Información General

Desesperada situación de una familia del norte de la Capital

EDICIÓN IMPRESA | La familia de Malvina Zurita quiere que le mejoren el sitio donde vive con sus hijos pequeños. 

Una vez más la familia de Malvina Zurita, una joven madre de tres niños, uno de ellos con una disminución visual muy marcada, demandó de las autoridades del Ministerio de Desarrollo Social que le envíen algo de ayuda para sobrellevar la difícil y precaria condición en la que tiene que criar a los pequeños.

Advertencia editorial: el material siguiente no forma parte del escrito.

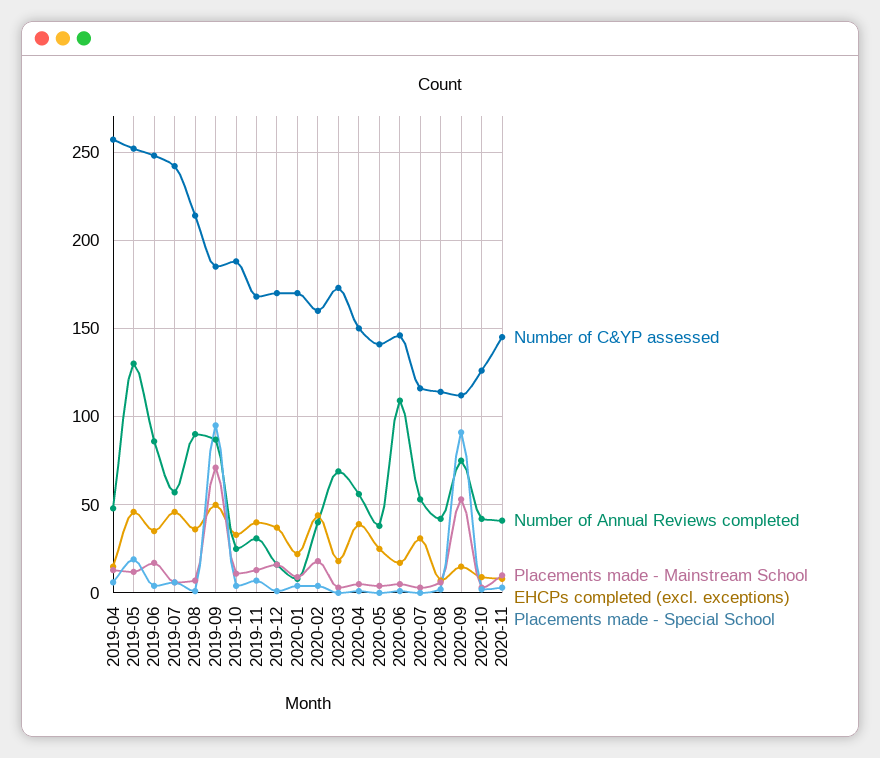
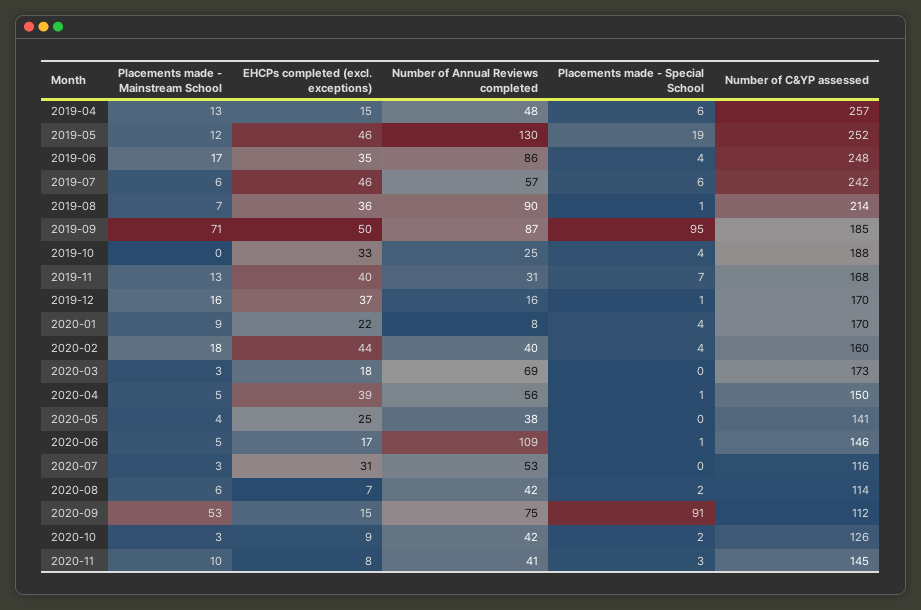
Placements made - Mainstream School, 2019-10: 10 -> 0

La mujer, como lo reflejó en su edición del 23 de abril pasado este diario, se refugió en una casilla hecha con bloques apilados, colchas, plásticos, maderas y otros elementos que rescató de la basura. Allí debe sobrellevar el frío o el calor extremos, el viento y la lluvia, junto con su pareja y sus hijos de 8 y 3 años, y una bebé de pocos meses.

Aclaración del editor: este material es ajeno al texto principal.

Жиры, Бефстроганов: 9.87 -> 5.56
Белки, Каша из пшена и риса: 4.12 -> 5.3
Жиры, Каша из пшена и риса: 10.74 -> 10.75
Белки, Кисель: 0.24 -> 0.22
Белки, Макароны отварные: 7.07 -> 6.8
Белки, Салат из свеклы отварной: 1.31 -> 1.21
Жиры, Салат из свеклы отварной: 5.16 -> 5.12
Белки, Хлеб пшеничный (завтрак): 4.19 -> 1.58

En diálogo con este diario, Zurita no dejó de remarcar que si bien se le acercaron algunas asistentes sociales para entregarle "un bolsón de mercaderías", dijo que necesita urgente alguna mejora en la vivienda porque es imposible permanecer en ese lugar.
La joven vive de unos pocos pesos que lleva su pareja por trabajos eventuales, además de lo que consigue por la Asignación Universal por Hijo. Con eso, no les alcanza para mejorar ni un poco la desesperante precariedad en la que viven. Lo más grave y peligroso es que la familia no tiene un baño como corresponde para utilizarlo. Apenas si dispusieron un inodoro colocado a ras de la tierra, con un pozo debajo cavado en la misma tierra. Además, no tienen ni electricidad, ni agua potable ni otro servicio alternativo para suplir las mínimas necesidades.
La realidad de esta familia fue puesta en conocimiento por docentes de una escuela especial a la que concurre el niño de 8 años, y desde allí canalizaron el reclamo ante Desarrollo Social y este diario. Sin embargo, lo poco que se logró fueron unos alimentos que, naturalmente, se acabaron en pocos días.